Excerpted records section start
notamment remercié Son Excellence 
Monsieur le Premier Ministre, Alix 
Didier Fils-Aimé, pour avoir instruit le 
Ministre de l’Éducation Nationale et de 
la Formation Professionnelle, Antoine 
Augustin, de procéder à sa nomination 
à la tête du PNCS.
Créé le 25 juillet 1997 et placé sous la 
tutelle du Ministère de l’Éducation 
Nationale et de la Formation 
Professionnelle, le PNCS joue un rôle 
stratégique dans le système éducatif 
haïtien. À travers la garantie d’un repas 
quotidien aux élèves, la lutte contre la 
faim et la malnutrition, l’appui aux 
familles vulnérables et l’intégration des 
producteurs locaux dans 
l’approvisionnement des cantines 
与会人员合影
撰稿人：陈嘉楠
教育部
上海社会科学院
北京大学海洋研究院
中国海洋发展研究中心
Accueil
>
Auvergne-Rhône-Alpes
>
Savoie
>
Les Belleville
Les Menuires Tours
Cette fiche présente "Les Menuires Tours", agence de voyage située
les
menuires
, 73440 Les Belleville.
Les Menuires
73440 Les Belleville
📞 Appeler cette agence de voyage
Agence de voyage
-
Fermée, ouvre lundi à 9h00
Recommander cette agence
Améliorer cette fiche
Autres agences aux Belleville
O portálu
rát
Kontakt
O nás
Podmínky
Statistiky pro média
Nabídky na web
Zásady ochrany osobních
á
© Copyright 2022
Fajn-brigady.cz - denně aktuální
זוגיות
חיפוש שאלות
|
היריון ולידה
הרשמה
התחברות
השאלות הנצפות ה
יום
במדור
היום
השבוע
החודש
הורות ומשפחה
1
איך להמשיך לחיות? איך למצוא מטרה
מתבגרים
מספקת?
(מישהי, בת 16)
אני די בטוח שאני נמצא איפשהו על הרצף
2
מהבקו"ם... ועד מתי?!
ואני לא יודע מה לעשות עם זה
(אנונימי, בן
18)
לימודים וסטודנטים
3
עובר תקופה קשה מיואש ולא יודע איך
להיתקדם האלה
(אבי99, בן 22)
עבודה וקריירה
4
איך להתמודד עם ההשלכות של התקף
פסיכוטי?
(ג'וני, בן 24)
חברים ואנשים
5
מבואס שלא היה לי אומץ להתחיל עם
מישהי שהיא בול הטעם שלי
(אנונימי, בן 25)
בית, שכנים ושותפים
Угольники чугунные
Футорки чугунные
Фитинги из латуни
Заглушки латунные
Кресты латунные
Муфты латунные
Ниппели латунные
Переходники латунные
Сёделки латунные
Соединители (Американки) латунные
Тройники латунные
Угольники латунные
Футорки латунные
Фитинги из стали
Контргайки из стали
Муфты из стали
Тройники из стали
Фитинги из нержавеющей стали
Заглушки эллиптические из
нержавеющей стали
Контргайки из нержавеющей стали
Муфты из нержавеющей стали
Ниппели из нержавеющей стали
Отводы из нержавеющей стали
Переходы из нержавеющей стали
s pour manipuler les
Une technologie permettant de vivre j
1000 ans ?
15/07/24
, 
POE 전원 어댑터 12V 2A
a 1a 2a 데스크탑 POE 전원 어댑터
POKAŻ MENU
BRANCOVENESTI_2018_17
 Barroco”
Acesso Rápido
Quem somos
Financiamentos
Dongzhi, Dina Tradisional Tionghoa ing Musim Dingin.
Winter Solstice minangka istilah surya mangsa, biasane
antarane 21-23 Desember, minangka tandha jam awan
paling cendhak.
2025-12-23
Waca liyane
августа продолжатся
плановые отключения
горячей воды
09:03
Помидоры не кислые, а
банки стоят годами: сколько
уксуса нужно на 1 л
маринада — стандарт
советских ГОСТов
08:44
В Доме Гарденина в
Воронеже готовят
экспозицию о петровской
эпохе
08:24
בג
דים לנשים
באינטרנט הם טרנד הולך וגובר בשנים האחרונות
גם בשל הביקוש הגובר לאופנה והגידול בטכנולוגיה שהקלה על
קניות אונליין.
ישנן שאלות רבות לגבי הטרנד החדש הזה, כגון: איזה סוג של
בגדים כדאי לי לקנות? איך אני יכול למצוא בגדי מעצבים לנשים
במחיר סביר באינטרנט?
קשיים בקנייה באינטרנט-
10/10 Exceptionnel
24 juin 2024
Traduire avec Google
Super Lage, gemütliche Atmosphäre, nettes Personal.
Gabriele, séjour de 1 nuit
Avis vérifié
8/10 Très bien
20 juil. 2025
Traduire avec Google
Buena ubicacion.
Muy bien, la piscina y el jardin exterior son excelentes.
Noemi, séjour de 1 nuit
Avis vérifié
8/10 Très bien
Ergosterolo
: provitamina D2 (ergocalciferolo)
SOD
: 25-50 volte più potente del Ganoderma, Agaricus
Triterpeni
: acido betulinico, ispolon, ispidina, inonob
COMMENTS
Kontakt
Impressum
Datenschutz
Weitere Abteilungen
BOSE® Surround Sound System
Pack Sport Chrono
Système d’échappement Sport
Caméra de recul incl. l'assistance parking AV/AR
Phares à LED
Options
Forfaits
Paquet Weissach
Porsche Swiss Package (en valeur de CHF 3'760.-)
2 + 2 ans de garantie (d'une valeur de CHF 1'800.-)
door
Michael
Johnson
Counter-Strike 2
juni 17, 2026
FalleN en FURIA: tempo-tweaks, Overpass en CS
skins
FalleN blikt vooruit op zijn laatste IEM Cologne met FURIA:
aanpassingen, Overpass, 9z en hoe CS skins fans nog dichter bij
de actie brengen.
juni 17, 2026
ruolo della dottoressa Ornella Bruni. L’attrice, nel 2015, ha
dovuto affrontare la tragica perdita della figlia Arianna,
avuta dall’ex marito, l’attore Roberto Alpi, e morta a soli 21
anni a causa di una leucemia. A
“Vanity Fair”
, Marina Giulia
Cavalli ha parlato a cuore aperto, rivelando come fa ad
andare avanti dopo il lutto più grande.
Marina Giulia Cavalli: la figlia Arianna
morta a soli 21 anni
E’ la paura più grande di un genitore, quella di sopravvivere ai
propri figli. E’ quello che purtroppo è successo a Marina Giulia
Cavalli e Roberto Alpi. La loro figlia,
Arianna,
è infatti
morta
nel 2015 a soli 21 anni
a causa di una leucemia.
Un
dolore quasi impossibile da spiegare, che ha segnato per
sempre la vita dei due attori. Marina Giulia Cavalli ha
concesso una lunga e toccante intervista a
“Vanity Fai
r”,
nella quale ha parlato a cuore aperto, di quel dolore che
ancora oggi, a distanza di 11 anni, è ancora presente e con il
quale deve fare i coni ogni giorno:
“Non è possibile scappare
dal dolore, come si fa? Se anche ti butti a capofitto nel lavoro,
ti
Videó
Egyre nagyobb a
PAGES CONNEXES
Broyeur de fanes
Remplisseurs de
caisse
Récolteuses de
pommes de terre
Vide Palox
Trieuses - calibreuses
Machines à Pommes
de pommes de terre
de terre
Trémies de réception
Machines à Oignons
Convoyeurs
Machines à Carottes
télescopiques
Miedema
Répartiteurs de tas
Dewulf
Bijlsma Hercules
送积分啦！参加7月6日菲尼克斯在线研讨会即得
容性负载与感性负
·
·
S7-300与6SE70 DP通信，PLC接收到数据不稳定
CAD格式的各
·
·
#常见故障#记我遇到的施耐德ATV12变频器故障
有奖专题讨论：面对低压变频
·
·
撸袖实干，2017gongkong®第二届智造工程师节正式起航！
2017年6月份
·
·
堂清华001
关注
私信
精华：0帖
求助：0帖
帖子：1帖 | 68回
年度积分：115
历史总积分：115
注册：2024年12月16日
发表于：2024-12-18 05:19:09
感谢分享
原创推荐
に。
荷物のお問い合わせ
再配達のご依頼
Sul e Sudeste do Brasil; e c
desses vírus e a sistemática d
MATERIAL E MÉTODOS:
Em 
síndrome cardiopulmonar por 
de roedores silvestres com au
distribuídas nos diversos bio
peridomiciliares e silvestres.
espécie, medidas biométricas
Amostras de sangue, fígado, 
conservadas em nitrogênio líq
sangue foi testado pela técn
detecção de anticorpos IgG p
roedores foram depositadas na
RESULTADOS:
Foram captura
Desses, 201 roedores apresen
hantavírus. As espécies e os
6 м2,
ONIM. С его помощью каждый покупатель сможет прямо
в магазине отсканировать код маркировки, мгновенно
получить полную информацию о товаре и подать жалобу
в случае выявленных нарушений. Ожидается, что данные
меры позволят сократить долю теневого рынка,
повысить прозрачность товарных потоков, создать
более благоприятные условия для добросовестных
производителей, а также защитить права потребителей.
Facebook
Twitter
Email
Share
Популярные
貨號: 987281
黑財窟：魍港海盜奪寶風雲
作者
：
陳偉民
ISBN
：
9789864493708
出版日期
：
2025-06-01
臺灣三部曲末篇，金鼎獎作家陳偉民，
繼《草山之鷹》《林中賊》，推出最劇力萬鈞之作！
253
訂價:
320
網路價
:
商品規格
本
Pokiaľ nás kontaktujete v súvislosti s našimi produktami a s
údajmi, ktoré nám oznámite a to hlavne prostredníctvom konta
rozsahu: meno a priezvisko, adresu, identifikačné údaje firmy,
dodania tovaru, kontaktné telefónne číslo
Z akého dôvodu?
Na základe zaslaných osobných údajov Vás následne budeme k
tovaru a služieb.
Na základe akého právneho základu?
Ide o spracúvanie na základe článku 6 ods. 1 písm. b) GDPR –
Excerpted records section end
**Request:** Copy out the records line for line, beginning with the very first line and stopping after the line that contains "Créé le 25 juillet 1997 et placé sous la".

**Response to the exercise:**
notamment remercié Son Excellence 
Monsieur le Premier Ministre, Alix 
Didier Fils-Aimé, pour avoir instruit le 
Ministre de l’Éducation Nationale et de 
la Formation Professionnelle, Antoine 
Augustin, de procéder à sa nomination 
à la tête du PNCS.
Créé le 25 juillet 1997 et placé sous la 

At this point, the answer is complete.